Just months after federal inspectors found dead rats and rotting frogs in the reservoir system at Camp Pendleton in California, the Marine Corps says the base’s water supply is officially adequate for human consumption.
After signing a federal consent decree with the Environmental Protection Agency to address the horrifying water contamination detailed by devastating state and EPA reports in September, base officials now claim that not only is Pendleton water safe to consume, but service members were never in danger despite the “rats rotting on a reservoir gate, a desiccated frog clinging to a reservoir ladder and another rodent carcass floating in treated water” observed during inspections back in June.
“[Chlorine levels] were all at a level that would kill anything there,” John Simpson, the director of the Camp Pendleton Water Resources Department, told the San Diego Union-Tribune on Oct. 1.
But Camp Pendleton is just one of hundreds of bases under investigation by state and federal authorities for potentially hazardous water contamination — a problem experts say will affect service members and their families stationed there for generations.

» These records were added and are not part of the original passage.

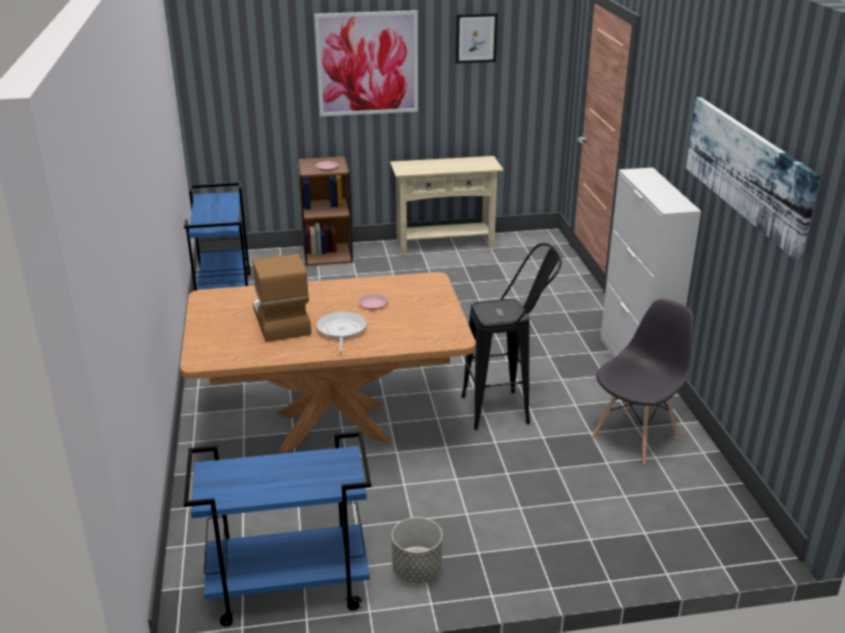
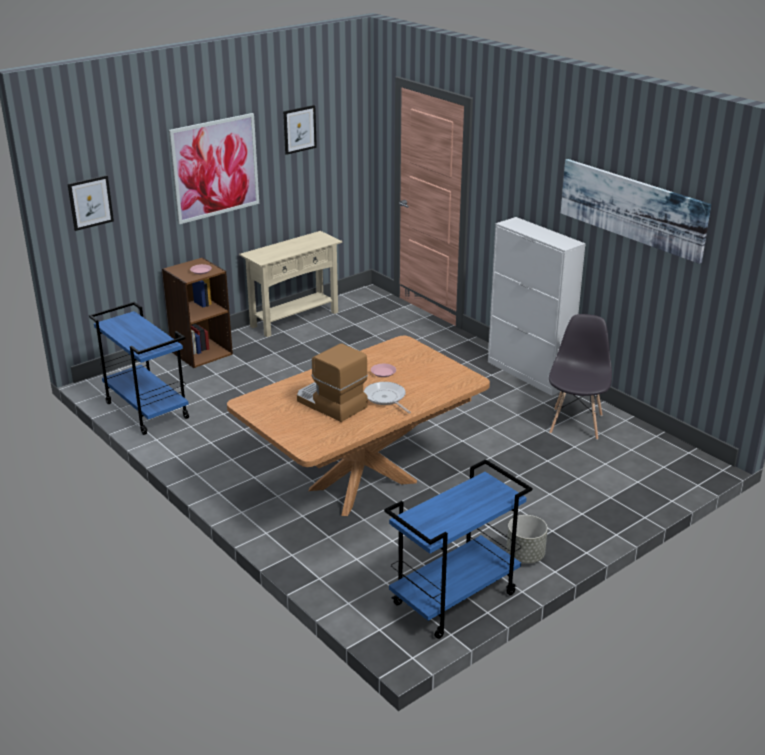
camera: 30 degrees left, 0 degrees up
black stool [461,243,562,430] -> none
none -> picture [68,175,114,231]

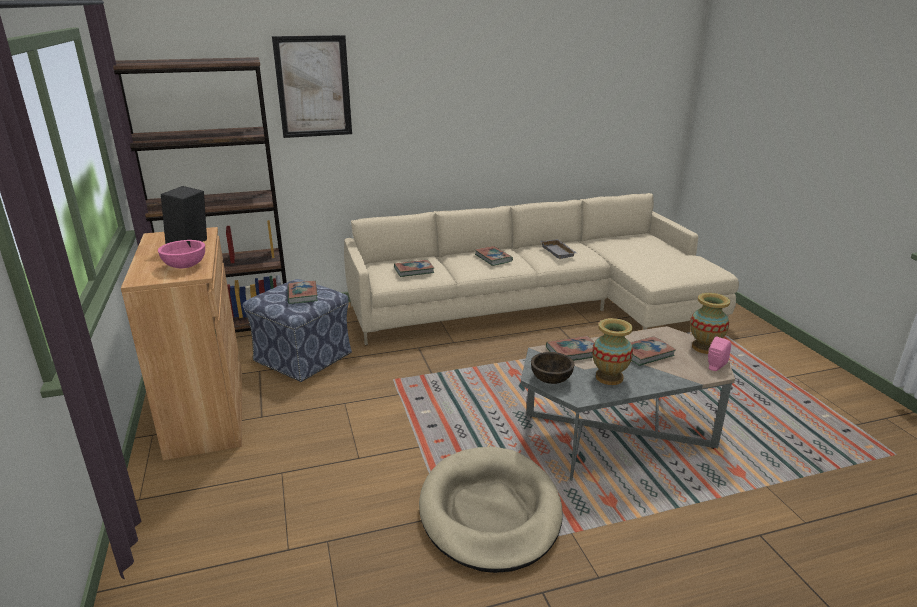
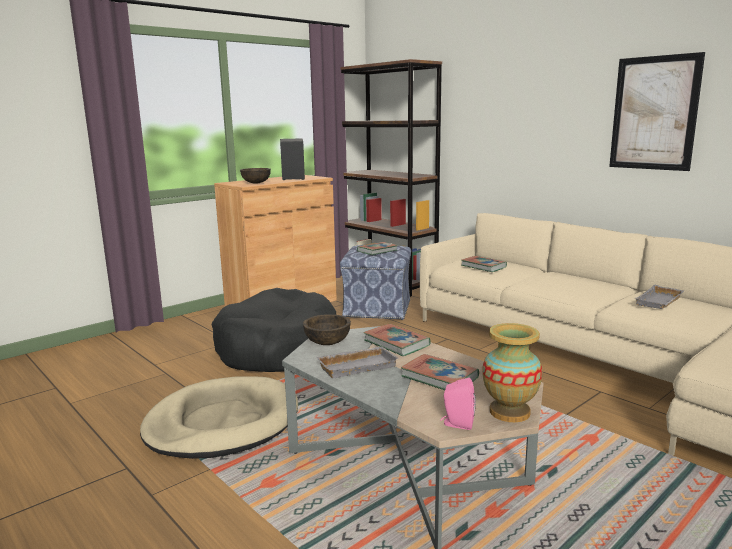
camera: 65 degrees right, 10 degrees down
pink bowl [158,240,205,268] -> brown bowl [240,168,271,184]
picture [272,35,352,138] -> picture moved to [609,52,705,171]
book [475,246,513,266] -> none
vase [592,318,633,385] -> grey tray [316,346,399,378]
none -> black dog bed [212,288,336,372]

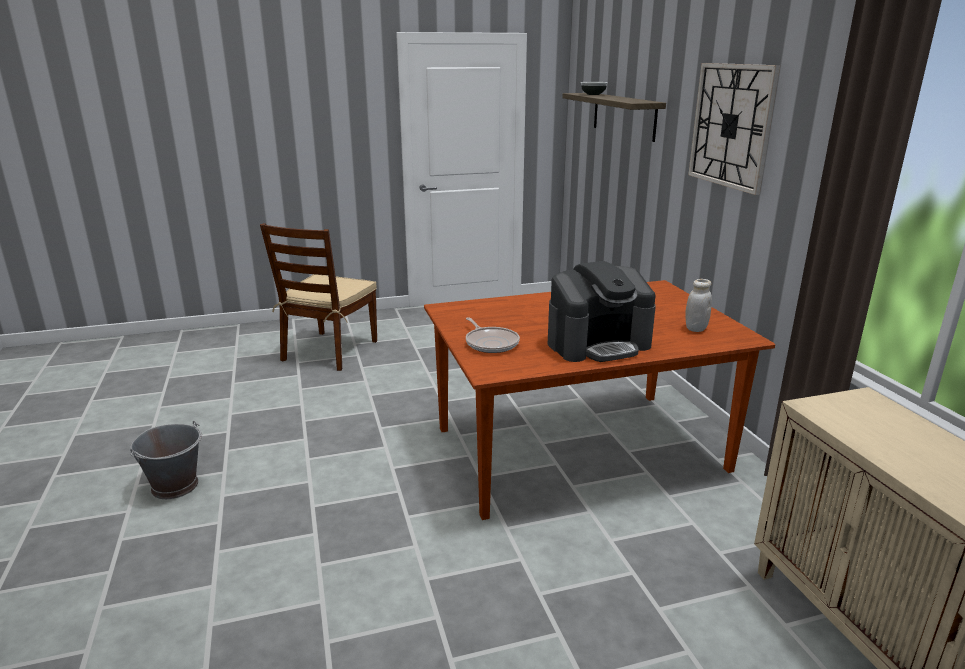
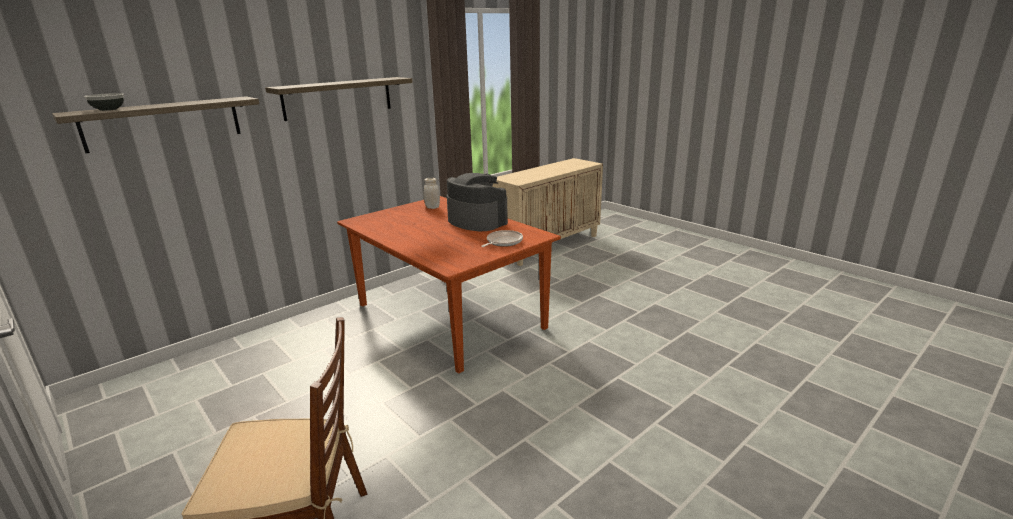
camera: 115 degrees left, 0 degrees up
grey bucket [130,421,202,499] -> none
wall clock [688,63,780,195] -> shelf [265,77,413,121]

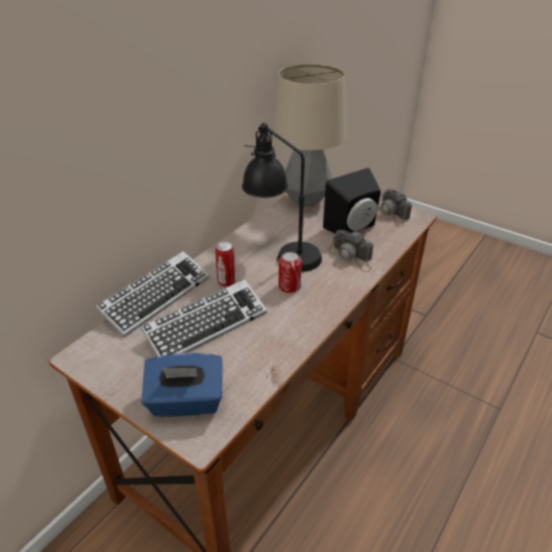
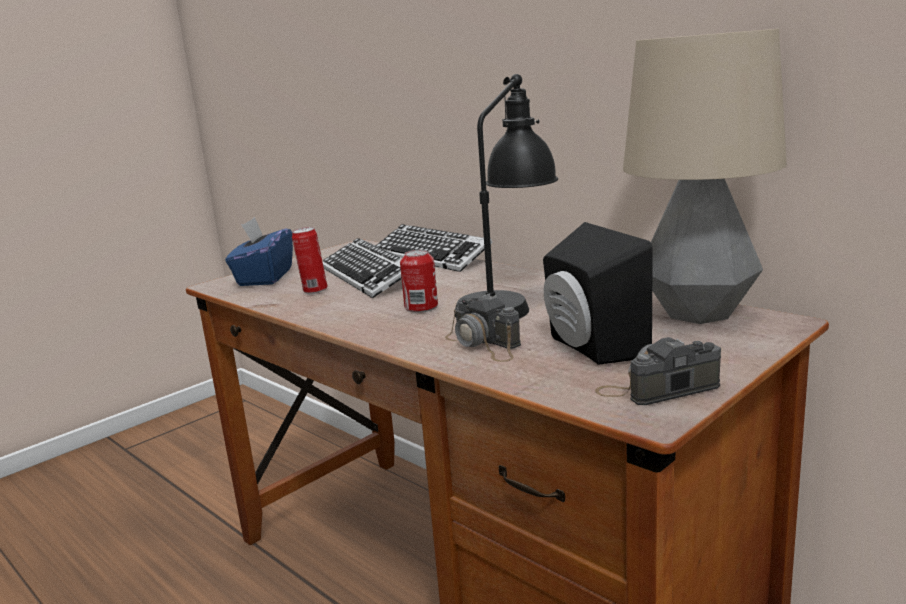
camera: 100 degrees right, 20 degrees down
can [215,241,235,287] -> can moved to [292,227,328,294]
camera [328,230,373,272] -> camera turned 90 degrees counterclockwise [445,294,521,362]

As of 2016, the Department of Defense and the EPA were testing 664 closed and operational military facilities in the U.S. for water contamination. Some sites are apparently so toxic that they have been prioritized for cleanup under the EPA’s “superfund sites” list. Of the 174 federal facilities on the EPA’s National Priorities List — the department’s list of hazardous waste locations that require cleanup — 140 fall under the Pentagon’s purview, an EPA spokesperson told Task & Purpose, although “the contaminants and contaminated media (soil, groundwater, surface water, etc.) vary by site as do the types of investigation and remediation.”
That many bases are slowly poisoning their service members has been extensively documented. A Sept. 26 report by ProPublica revealed that the military is one of the country’s biggest polluters: At one point, the Department of Defense alone maintained around 39,000 toxic sites out of the nearly 300,000 nationwide — more than any other U.S. government institution.
Even worse, the Department of Defense has a lot of work to do in the way of clean-up. An in-depth investigation on water contamination on U.S. military bases conducted by Carnegie-KnightNews21 found that the Pentagon has dropped $11.5 billion to determine the scope of the problem on closed bases alone as of September 2015; the DoD will likely need to do an additional $3.4 billion worth of work, according to a Government Accountability Office report released in January 2017.
Even though the DoD has shelled out tons of cash to identify the scope of the problem instead of actually addressing it, the federal government still doesn't totally know how bad the problem is. An EPA spokesperson told Task & Purpose that Formerly Used Defense Sites (FUDS) and Base Realignment and Closure Sites (BRACS) are not included on on the EPA’s National Priorities List because the department is simply not involved in the investigations of or cleanup processes. Even if Pentagon officials were to identify an issue on those sites, it’s up to the EPA to actually address it.
It’s not just animal carcasses that are polluting the water like at Camp Pendleton: At other facilities, the chemicals that seeped into groundwater and reservoirs are from unexploded ordnance, aircraft maintenance materials, and fuel, with some of the contaminants being introduced as far back as the 1950s. Camp Lejeune in North Carolina is one such location. Labeled a superfund site by the EPA, its water is so dirty that CBS anchor Dan Rather once said it is “the worst example of water contamination this country has ever seen.” And some surmise that the drinking water is responsible for spreading carcinogens to residents.
“In the early 1980s contaminants were found in several wells that provided water at Camp Lejeune,” according to the Department of Veterans Affairs claims site. “The contaminants included the volatile organic compounds trichloroethylene (TCE), a metal degreaser, and perchloroethylene (PCE), a dry cleaning agent, and vinyl chloride, as well as benzene, and other compounds. It is estimated that the contaminants were in the water supply from the mid-1950’s until February 1985 when the wells were shut down.”
As a result, anyone who inhabited the base between 1951 and 1897 is eligible for disability compensation for “adult leukemia, aplastic anemia and other myelodysplastic syndromes, bladder cancer, kidney cancer, liver cancer, multiple myeloma, non-Hodgkin’s lymphoma, and Parkinson’s disease.”
While Camp Lejeune may be considered one of the worst sites, there are plenty more like it across the country. Instances of water pollution on military bases are not rare, as former Michigan Congressman John Dingell told Newsweek in 2014, “almost every military site in this country is seriously contaminated.”
Camp Pendleton’s battle to restore potability may be considered a win, but in the military’s war against water contamination, victory is nowhere in sight.